Er moet een infuus bij mij worden geprikt voor extra vocht en bloed. Mijn vaten zijn inmiddels zóslecht dat dat niet zo makkelijk gaat. Verschillende mensen proberen het en na zo’n dertig keer prikken is het eindelijk raak. Mij maakt het inmiddels allemaal niet meer uit …
De pijn wordt steeds heftiger, maar pijnstilling kan niet. Enerzijds omdat het voor het verwerkingsproces beter is als ik niet versuft raak en anderzijds omdat er bij een ruggenprik bloedingen in het ruggenmerg kunnen ontstaan met alle gevolgen van dien.
Mijn toestand verslechtert en ik zak weg. Met extra zuurstof kom ik weer bij, maar wat voel ik me ongelofelijk slecht. Op dat moment raak ik ook in paniek.

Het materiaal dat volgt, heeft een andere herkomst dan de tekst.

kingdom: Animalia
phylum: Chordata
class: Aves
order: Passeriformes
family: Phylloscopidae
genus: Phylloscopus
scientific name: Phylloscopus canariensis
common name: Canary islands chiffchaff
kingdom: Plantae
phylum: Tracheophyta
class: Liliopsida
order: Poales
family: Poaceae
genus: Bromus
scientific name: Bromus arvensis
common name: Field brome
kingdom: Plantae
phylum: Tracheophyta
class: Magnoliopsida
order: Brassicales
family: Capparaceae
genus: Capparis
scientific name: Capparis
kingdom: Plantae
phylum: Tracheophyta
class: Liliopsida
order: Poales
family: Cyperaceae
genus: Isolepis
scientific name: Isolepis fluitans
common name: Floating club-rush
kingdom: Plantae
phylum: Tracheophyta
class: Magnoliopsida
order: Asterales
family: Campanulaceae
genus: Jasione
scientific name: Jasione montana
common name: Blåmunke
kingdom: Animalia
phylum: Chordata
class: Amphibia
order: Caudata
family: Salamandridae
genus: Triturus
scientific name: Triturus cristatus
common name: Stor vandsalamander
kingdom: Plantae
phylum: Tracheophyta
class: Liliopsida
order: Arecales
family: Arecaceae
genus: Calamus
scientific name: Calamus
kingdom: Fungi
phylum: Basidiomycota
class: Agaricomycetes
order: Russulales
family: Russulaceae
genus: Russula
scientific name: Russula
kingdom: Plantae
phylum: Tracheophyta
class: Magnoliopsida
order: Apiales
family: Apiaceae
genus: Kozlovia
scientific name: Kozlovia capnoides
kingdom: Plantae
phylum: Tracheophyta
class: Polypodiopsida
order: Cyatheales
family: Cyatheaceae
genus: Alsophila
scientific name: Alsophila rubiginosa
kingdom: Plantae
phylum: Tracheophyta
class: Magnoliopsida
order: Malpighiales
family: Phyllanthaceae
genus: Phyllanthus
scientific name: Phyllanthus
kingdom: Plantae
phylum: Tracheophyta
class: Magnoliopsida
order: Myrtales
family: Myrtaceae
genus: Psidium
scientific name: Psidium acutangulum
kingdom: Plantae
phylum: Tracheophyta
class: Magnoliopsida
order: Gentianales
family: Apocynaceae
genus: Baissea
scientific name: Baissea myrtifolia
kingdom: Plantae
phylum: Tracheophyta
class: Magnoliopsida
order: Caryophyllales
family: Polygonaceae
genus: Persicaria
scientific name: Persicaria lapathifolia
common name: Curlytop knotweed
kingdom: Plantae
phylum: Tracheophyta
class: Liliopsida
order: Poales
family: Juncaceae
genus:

Dit gaat niet goed.
De gynaecoloog vertelt ons dat er overleg is geweest met het Radboud Medisch Centrum in Nijmegen. Er zijn trombocyten, rode bloedplaatjes, met spoed onderweg vanuit Nijmegen. Ondertussen komt de IC–arts meebeoordelen en controles uitvoeren om te kijken wat de volgende stap is. Ik kan ook niet meer …
Een paar minuten later komt de gynaecoloog weer binnen en vertelt ons dat we nu naar de OK gaan.Het gaat niet goed. Omdat ik zo ziek ben, kan er niet langer worden gewacht. Ik mag gaan slapen en onze dochter Abby zal worden geboren. Het voelt als een enorme opluchting, er komt een einde aan deze nacht.
Een paar minuten later rijd ik de OK binnen. In mijn ooghoek zie ik mijn man. Hij staat daar in zijn operatiepak om mij tot het laatste moment te steunen. Het brengt rust.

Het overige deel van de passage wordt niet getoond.